Bundan tam 97 yıl ve iki hafta önce bugün, Fransız Diplomat François-Georges Picot ve İngiliz meslekdaşı Mark Sykes tarafından, soyadlarıyla anılan “Sykes-Picot Andlaşması” imzâlanmışdı.
Bizler için uğursuz ve hâinâne bu belge, Osmanlı İmparatorluğu’nun güney Anadolu ve Arab Yarımadası kuzeyindeki topraklarının iki devlet tarafından nasıl paylaşılacağını tesbît ediyordu ki daha sonra Sevres Andlaşması’na da alınmışdır.
Böylelikle bu devâsâ bölgede; Sûriye, Irak ve Lübnan gibi Arab târihi boyunca hiç vârolmamış mültietnisiteli, yâni çokuluslu ve gökden zembille inme devletler yaratılmış oluyordu.
Bugün, bundan yaklaşık 90 sene sonra bu sistemin yokoluşunu izliyoruz.
Daha doğrusu bütün dünyâ izliyor ama bizler, sevimli bir köylü çocuğun, yakından geçen bir posta katarına dalgın nazarlar atfetmesi misâli seyrediyoruz.
Düşünmüyoruz ki o katarda bizim de külliyetli mikdarda postamız var.
Bugün artık Yakındoğu’da 20. Yüzyıl’ın “Osmanlı Sonrası Kaosu” tavsiye olunuyor.
Bunun anlamı o devirdeki iki büyük devletin kendi menfaatlerini gözeterek çizdikleri sınırlar da artık geçerliklerini kaybediyorlar ki buna bizim güney sınırlarımızın da dâhil olduğu gerçeğini pek aklımıza getirmediğimiz kanaatindeyim.
Belki farkında değiliz ama bizim güney sınırlarımız da “normal” değil!
Farkında olsan bu sınırların 90 yıldır neden mütemâdiyen hiçe sayıldığı üzerinde kafa yorardık.

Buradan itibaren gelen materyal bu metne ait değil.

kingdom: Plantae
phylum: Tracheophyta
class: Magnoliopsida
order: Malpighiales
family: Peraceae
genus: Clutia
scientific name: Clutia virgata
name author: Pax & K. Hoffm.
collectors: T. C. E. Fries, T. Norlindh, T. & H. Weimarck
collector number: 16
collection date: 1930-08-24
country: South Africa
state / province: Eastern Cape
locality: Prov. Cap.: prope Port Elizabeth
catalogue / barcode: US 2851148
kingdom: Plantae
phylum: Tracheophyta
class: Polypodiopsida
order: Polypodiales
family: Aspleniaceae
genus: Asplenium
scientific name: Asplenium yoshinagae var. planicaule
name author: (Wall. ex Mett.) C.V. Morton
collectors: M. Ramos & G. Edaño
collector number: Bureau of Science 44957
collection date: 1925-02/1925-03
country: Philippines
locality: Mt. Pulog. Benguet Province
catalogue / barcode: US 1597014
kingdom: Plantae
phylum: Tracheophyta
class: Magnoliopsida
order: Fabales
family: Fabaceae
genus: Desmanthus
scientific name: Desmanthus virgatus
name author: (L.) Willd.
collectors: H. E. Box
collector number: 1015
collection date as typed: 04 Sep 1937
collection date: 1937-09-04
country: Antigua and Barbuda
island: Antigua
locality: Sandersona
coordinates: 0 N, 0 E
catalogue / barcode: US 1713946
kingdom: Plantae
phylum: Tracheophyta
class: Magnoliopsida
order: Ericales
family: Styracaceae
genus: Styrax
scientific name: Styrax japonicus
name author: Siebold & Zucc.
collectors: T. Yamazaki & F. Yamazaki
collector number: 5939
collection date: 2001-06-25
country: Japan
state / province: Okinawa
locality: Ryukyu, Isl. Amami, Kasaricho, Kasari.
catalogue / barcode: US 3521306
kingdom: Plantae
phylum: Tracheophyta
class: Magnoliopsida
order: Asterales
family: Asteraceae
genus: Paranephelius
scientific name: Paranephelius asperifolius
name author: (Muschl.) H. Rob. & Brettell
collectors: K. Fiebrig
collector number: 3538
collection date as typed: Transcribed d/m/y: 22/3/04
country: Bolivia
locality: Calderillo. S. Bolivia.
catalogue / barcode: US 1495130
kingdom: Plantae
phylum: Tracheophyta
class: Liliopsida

Kaçakçılığın “ekonomik zarûret” olduğunu papağan gibi tekrarlayıp duruyoruz ama “ekonomik zarûret”in nereden neşet etdiğini pek söyleyenimiz yok.
90 senedir her türlü tedbîre rağmen bir türlü milim değişmeyen ekonomik zarûretlerin bâzı özellikleri olabileceği bile nazar-ı dikkatimizi celbetmiyor. Biz derken biz alelâde vatandaşları kasdediyorum.
Fakat Ankara’nın bütün bu olup bitenlere bîgâne kalabileceğine de beni kimse inandıramaz. Zâten Osmanlıdan kalma birikim buna mânîdir kanaatindeyim. Üstelik Türkiye bir “bölge dışı” ama bir “bölge âşinâsı ve bitişikkomşusu” sıfatlarıyla bu bölgeye yeni bir düzen getirebilecek yegâne “aktör” olarak gözüküyor.
Obama’nın Amerika’yı bu karmakarışık “mahalle”den çekmek istediği belli oldu.
Eğer üzerine kalacaksa bu bağlamda Türkiye’nin en büyük “târihî ve pratik” desteği ise ancak Kürdler olabilir!
Bâzı “roller” bâzen uzun süre “aktörler”ini bekler.
Burada başrolü oynayacak aktör, misyonu ve ekonomik gücü dolayısıyla Türkiye ise ikinci başaktörün de Kürdler olacağı artık ayan beyan ortada.
Bunun için Ankara’nın planı, sezinleyebildiğim kadarıyla, Anadolu ve “Arab” Yarımadası arasında uzun bir “tampon bölge” yaratmak ki bu da anlayabildiğim kadarıyla Antakya’dan en az İran sınırına kadar uzanan bir “Kürd Devleti” olabilir.
Bizim Adana/Mersin taraflarından başlayıp sâhil boyunca Lübnan’a kadar uzanan içerilere doğru da birkaç yüz kilometre uzanan bölgeye târihî olarak “Levante” denir.
Bizde doğru dürüst Türkçe bilenlerin hâlâ arasıra kullandıkları “Levanten” kelimesi de buradan gelir. Batı dillerinde biraz küçümseyici bir edâsı vardır.
Ama Levante kendine has renkleri, kokuları, müziği, edebiyâtı ve ekonomisiyle bambaşka ve sehhâr bir âlemdir.
İşte Türkiye, yüz yıllık bir gaybûbetden sonra buraya dönüyor...
Biraz daha yaşlı ve biraz daha olgun...
TEŞEKKÜR: Mesaj gönderen bütün okuyucularıma pek çok teşekkürler...
Hepsine teker teker cevab vermeye imkânım olmadığı için özür dilerim. Y.A.